Parents of special needs children face stress and anxiety daily. There’s really no way around it. From the moment we realize our children are different or are diagnosed a wall of tension crashes down on us.
Life becomes filled with questions of the unknown. What does this diagnosis mean for my child? Will he ever have a semblance of a normal life? Will she have meaningful friendships? Will he ever be able to talk? Will she ever walk? Who will take care of him if something ever happens to me? Will she ever be able to take care of herself? What if I fail him by not advocating for him enough? What if I can’t protect her from harm? What if he gets out of the house and we can’t find him? Will she make it through the surgeries she needs? Will I be able to do all the things he needs me to do? How are we going to pay for all the services she requires? Will he be taken advantage of?
The list goes on and on.
Every day is filled with anxiety. From the moment our children wake up and even into their sleeping hours, we worry.
There are times that we hover over them while they try something new. There are times that we fight with them to try something new. There are times that we fight with them to keep them from harming themselves. There are times that we check on them at night to make sure they are still breathing.
When in a new place we must be aware of everything that is going on around us and instinctively look for dangers to our children. We monitor exits to make sure our children don’t escape the safety of a designated area. We watch how our children interact with other people so that we can step in if they become too grabby or aggressive.
We worry about judgement from parents of “normal” children. We see the stares and sometimes the disdainful looks. We worry that you think we are less than because our children have special needs and even worse, we worry that you think the same of our children. We know that there is no possible way you could understand what it’s like for us and we feel alienated from you. It can feel like living on a totally different planet sometimes.
We are in a constant state of hypervigilance – trying to be ahead of whatever may happen that could threaten our child’s wellbeing. Because of this, we are exhausted most of the time. Our kids will more than likely never grow out of their condition. We will still be their parents when they are beyond their teenage years. It wears on us.
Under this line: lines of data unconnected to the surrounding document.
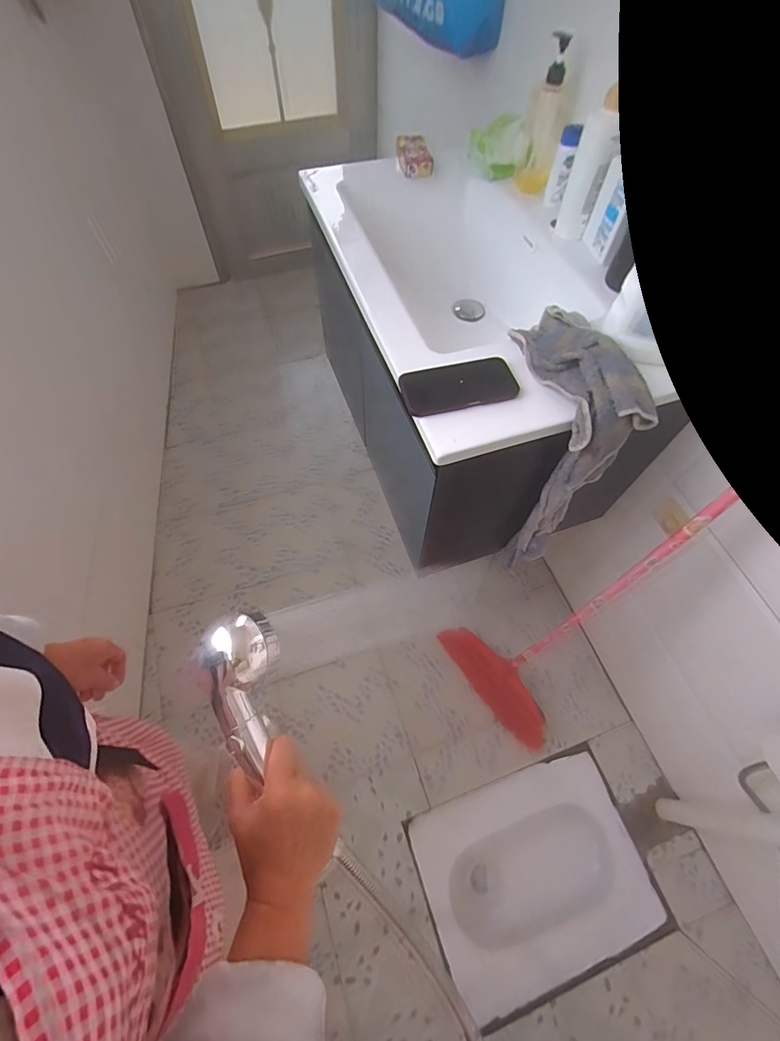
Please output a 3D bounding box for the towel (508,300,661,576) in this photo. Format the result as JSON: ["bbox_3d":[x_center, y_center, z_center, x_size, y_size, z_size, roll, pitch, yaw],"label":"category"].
[{"bbox_3d":[0.270,-0.125,0.797,0.113,0.447,0.242,-22,66,-14],"label":"towel"}]

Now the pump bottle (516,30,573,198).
[{"bbox_3d":[0.288,-0.722,0.803,0.066,0.195,0.079,16,63,5],"label":"pump bottle"}]

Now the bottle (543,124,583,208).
[{"bbox_3d":[0.307,-0.628,0.781,0.038,0.124,0.042,20,63,7],"label":"bottle"}]

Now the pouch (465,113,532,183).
[{"bbox_3d":[0.221,-0.745,0.880,0.087,0.077,0.115,-16,65,-12],"label":"pouch"}]

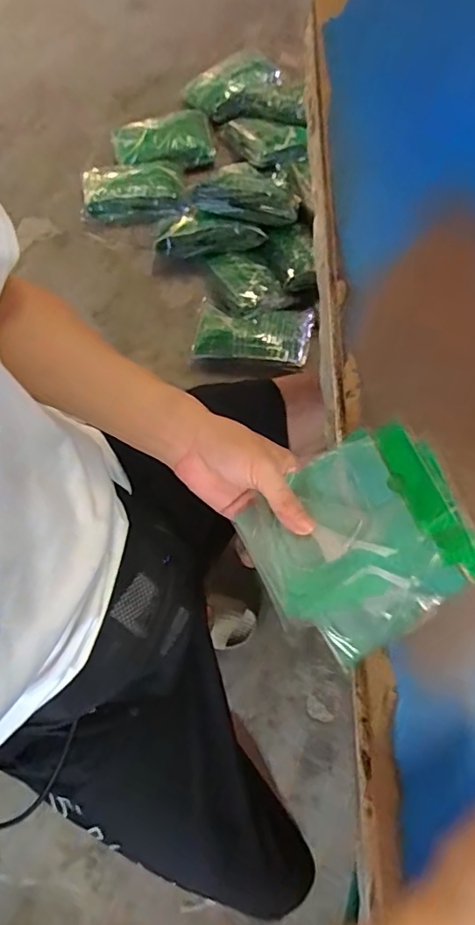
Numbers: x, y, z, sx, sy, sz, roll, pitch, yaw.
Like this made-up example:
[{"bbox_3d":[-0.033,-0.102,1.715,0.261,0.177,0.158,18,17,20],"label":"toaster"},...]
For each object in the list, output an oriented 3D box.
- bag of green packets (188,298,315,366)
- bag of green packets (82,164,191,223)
[{"bbox_3d":[0.036,-0.299,1.245,0.265,0.058,0.151,8,72,2],"label":"bag of green packets"},{"bbox_3d":[-0.285,-0.742,1.442,0.293,0.060,0.178,1,72,0],"label":"bag of green packets"}]

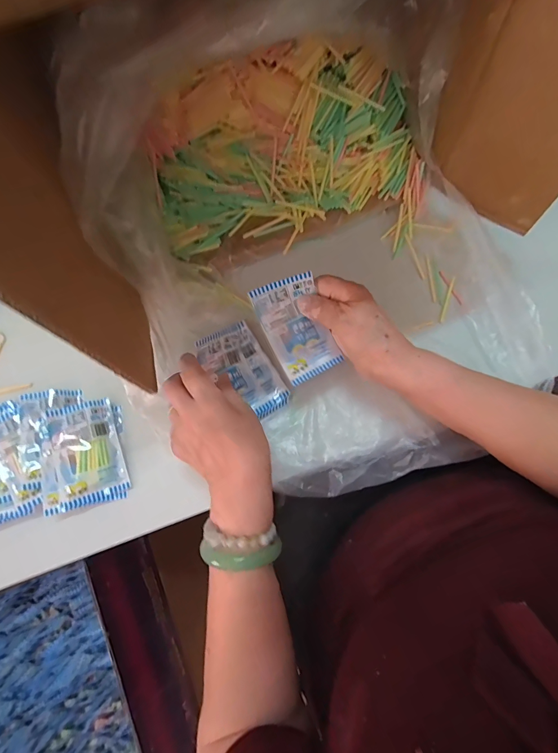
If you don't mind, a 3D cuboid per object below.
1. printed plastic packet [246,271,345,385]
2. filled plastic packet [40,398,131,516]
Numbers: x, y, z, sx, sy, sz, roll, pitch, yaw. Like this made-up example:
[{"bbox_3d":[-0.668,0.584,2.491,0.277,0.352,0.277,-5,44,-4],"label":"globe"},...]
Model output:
[{"bbox_3d":[0.020,-0.049,0.352,0.063,0.014,0.103,-27,102,-10],"label":"printed plastic packet"},{"bbox_3d":[-0.218,0.087,0.381,0.081,0.036,0.108,-19,77,-4],"label":"filled plastic packet"}]

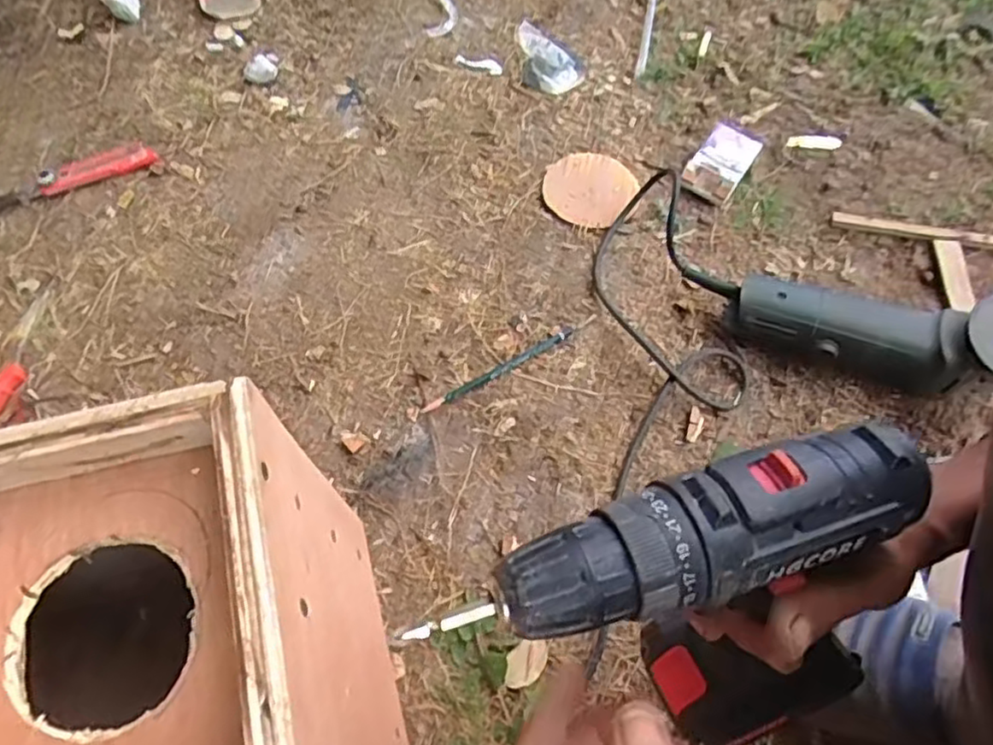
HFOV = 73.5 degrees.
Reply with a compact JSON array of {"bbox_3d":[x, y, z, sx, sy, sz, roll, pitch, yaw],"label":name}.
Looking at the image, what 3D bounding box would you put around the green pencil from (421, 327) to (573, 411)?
[{"bbox_3d":[0.005,-0.003,0.618,0.161,0.005,0.012,-31,66,-14],"label":"green pencil"}]

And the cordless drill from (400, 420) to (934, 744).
[{"bbox_3d":[0.080,0.120,0.303,0.195,0.178,0.097,-16,63,-12],"label":"cordless drill"}]

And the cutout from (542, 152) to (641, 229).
[{"bbox_3d":[0.105,-0.204,0.734,0.102,0.013,0.102,0,63,1],"label":"cutout"}]

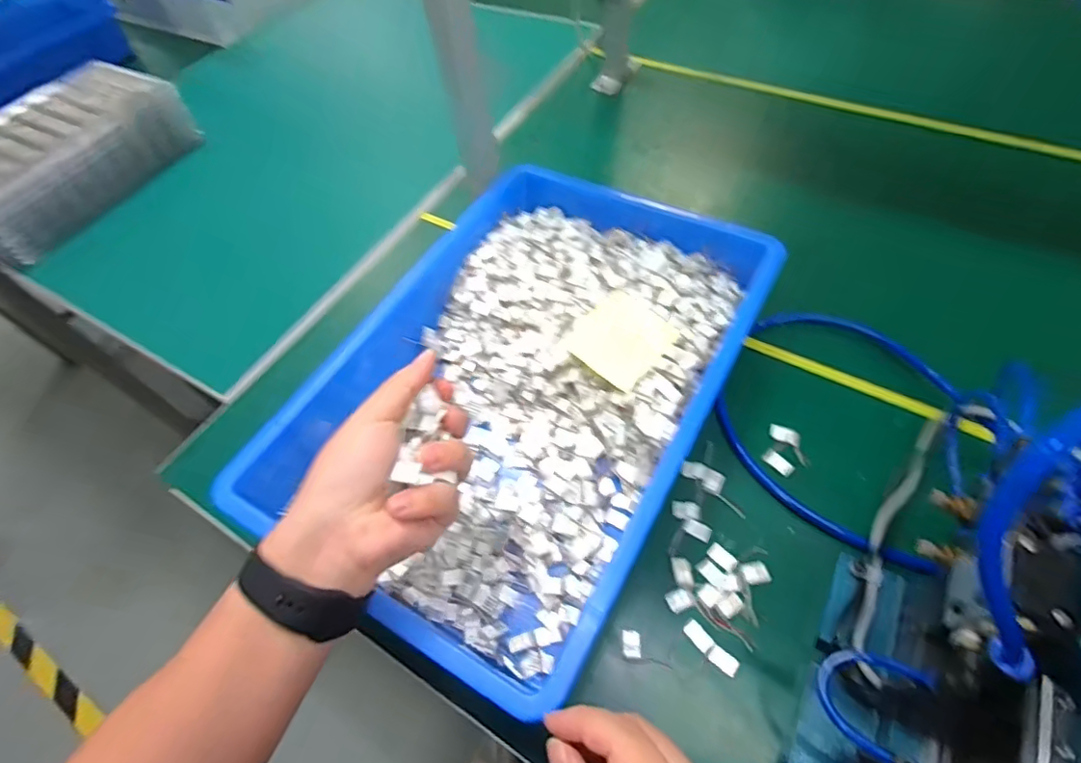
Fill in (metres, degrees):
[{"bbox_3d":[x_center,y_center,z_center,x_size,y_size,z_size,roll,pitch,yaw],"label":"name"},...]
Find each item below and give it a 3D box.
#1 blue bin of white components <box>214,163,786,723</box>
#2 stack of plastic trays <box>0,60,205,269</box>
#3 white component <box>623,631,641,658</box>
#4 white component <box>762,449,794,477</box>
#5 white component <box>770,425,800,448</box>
[{"bbox_3d":[-0.010,-0.010,0.476,0.288,0.092,0.439,27,66,16],"label":"blue bin of white components"},{"bbox_3d":[-0.629,-0.294,0.729,0.159,0.097,0.313,34,67,24],"label":"stack of plastic trays"},{"bbox_3d":[0.065,0.187,0.394,0.012,0.006,0.019,-1,57,5],"label":"white component"},{"bbox_3d":[0.198,0.068,0.459,0.013,0.006,0.025,-40,62,-18],"label":"white component"},{"bbox_3d":[0.210,0.047,0.473,0.026,0.004,0.015,16,60,15],"label":"white component"}]

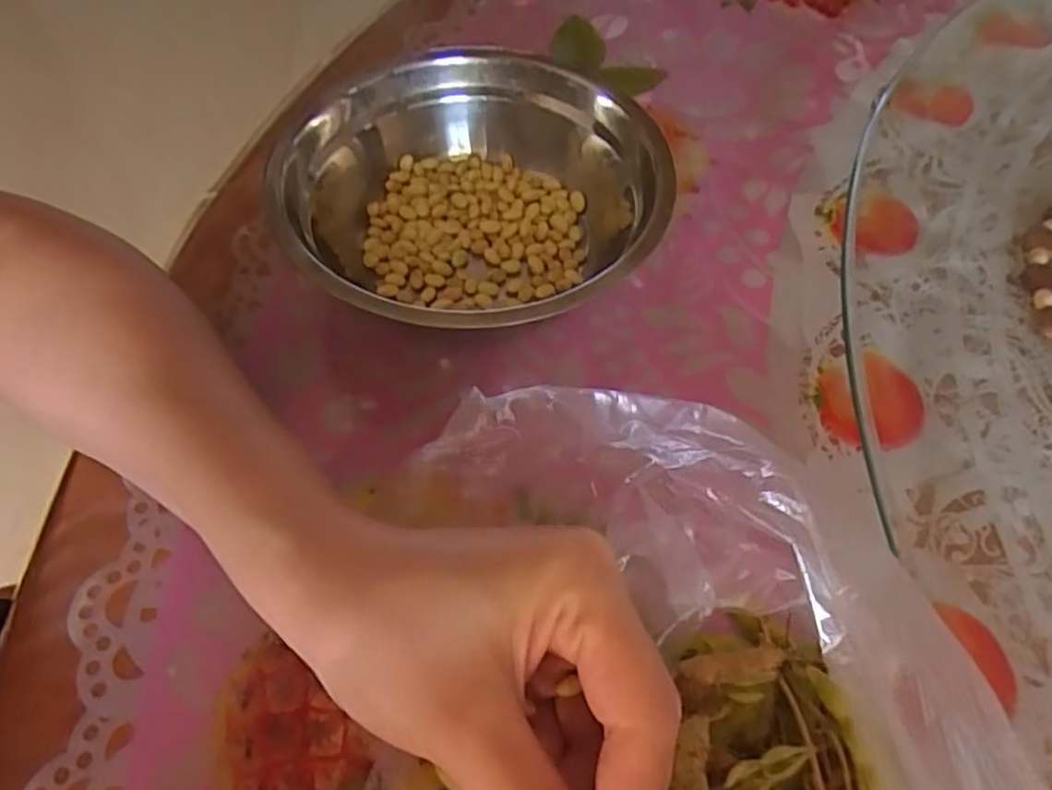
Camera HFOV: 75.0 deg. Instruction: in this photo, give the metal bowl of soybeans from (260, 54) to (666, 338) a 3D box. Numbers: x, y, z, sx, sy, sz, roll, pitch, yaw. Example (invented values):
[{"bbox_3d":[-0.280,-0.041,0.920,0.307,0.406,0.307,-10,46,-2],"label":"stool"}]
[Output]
[{"bbox_3d":[-0.018,-0.083,0.311,0.155,0.069,0.166,15,59,12],"label":"metal bowl of soybeans"}]

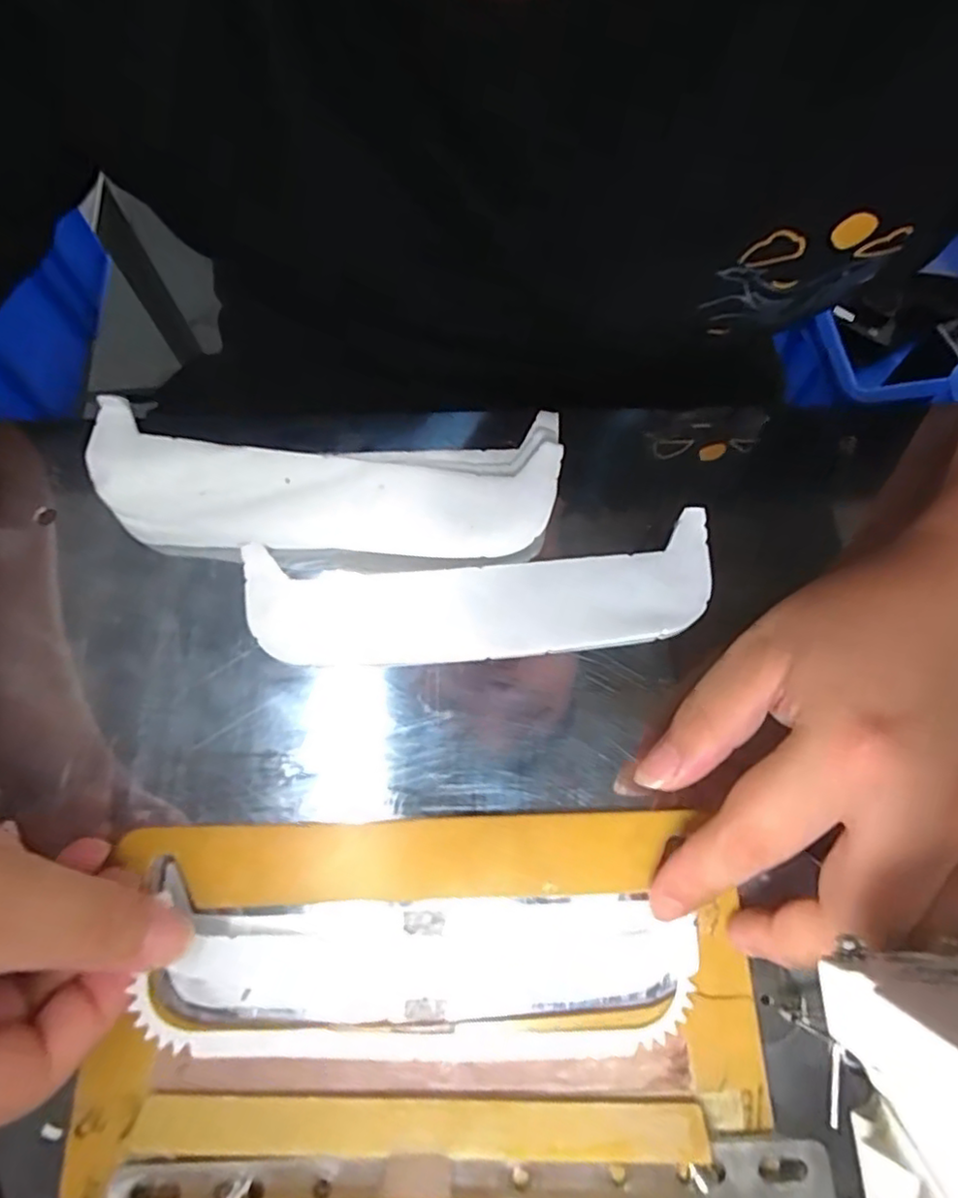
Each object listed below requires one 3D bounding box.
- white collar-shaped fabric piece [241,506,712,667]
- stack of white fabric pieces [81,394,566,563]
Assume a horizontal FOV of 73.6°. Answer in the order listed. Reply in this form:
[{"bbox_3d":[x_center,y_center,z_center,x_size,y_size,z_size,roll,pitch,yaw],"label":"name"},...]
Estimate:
[{"bbox_3d":[0.000,-0.002,0.272,0.196,0.007,0.052,-5,70,-1],"label":"white collar-shaped fabric piece"},{"bbox_3d":[-0.065,-0.051,0.278,0.194,0.024,0.061,3,70,1],"label":"stack of white fabric pieces"}]

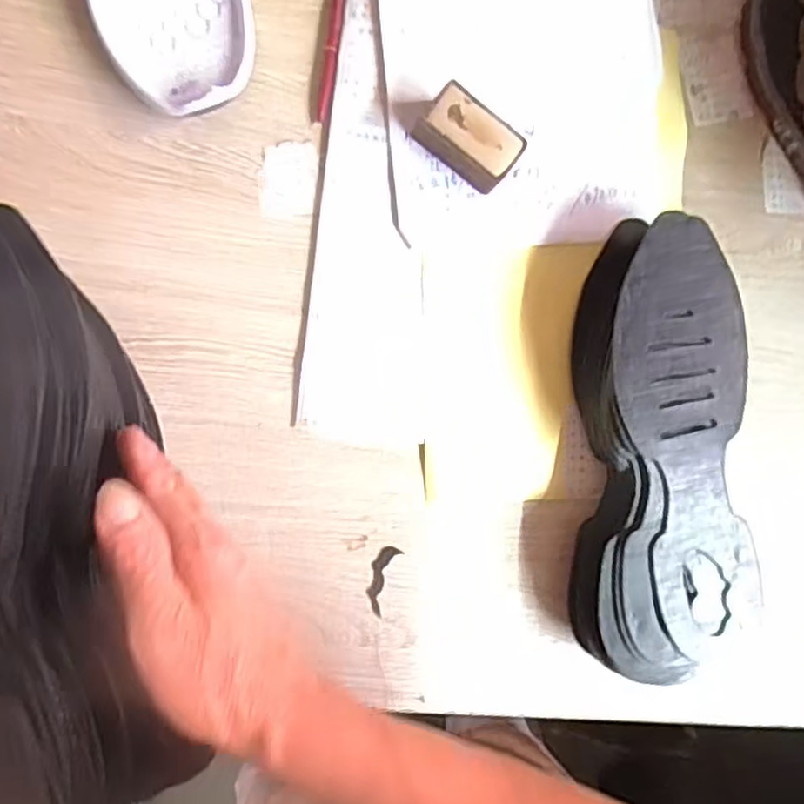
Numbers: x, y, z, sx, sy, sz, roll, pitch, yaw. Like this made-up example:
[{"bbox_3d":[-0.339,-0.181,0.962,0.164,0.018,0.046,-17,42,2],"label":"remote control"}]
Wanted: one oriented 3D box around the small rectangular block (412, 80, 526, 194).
[{"bbox_3d":[0.044,-0.175,0.452,0.065,0.038,0.040,33,84,-6],"label":"small rectangular block"}]

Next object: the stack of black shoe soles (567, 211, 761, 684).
[{"bbox_3d":[0.177,0.028,0.458,0.119,0.058,0.304,3,88,-8],"label":"stack of black shoe soles"}]

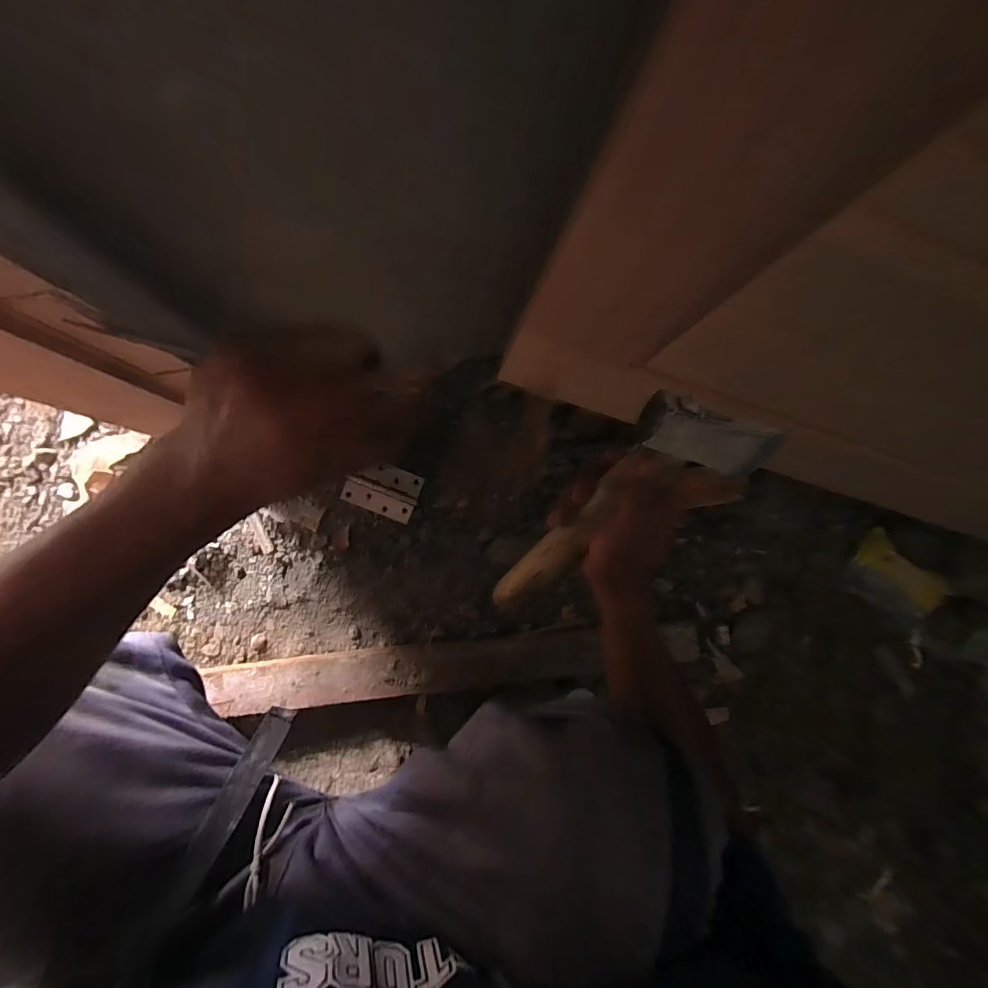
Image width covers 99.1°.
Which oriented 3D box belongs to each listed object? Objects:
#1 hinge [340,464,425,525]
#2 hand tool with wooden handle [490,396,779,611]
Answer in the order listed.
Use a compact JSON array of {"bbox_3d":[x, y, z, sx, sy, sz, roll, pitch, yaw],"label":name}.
[{"bbox_3d":[-0.158,-0.006,0.599,0.098,0.012,0.071,20,84,-2],"label":"hinge"},{"bbox_3d":[0.083,0.032,0.336,0.082,0.271,0.035,35,46,-1],"label":"hand tool with wooden handle"}]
We hear things like, “I don’t know how you do it” and don’t want to admit that there are times when we aren’t as good at it as we think we should be. The pressure on us to do everything just right is immense. The stakes are higher for us. We keep on pushing forward though. There is no choice because we love our special babies.
Thankfully, there are delights to special needs parenting that we get to enjoy that those with typical children don’t get to experience. They will never understand just how special and heart-melting a simple smile or a hug from our kids can be. They will never know the bliss of watching our children with Cerebral Palsy or hypotonia take their first steps. They will never know just how much our heart can bubble over when our children with speech delays say, “Mama” for the first time. They will never understand the happiness we get when our children accomplish something that the typical child can do seemingly instinctively.
These triumphs do not take away the stress, but they sure make our lives worth the struggle. Taking care of a special needs child is challenging even on the best of days but our children are worth dealing with whatever life throws at us.